Exactly as written, transcribe the data that follows.

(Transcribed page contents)

____________

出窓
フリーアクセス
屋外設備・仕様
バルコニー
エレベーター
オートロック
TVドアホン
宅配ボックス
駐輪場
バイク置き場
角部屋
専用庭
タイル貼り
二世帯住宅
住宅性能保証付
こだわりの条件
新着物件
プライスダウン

____________

Result below:
出窓
フリーアクセス
屋外設備・仕様
バルコニー
エレベーター
オートロック
TVドアホン
宅配ボックス
駐輪場
バイク置き場
角部屋
専用庭
タイル貼り
二世帯住宅
住宅性能保証付
こだわりの条件
新着物件
プライスダウン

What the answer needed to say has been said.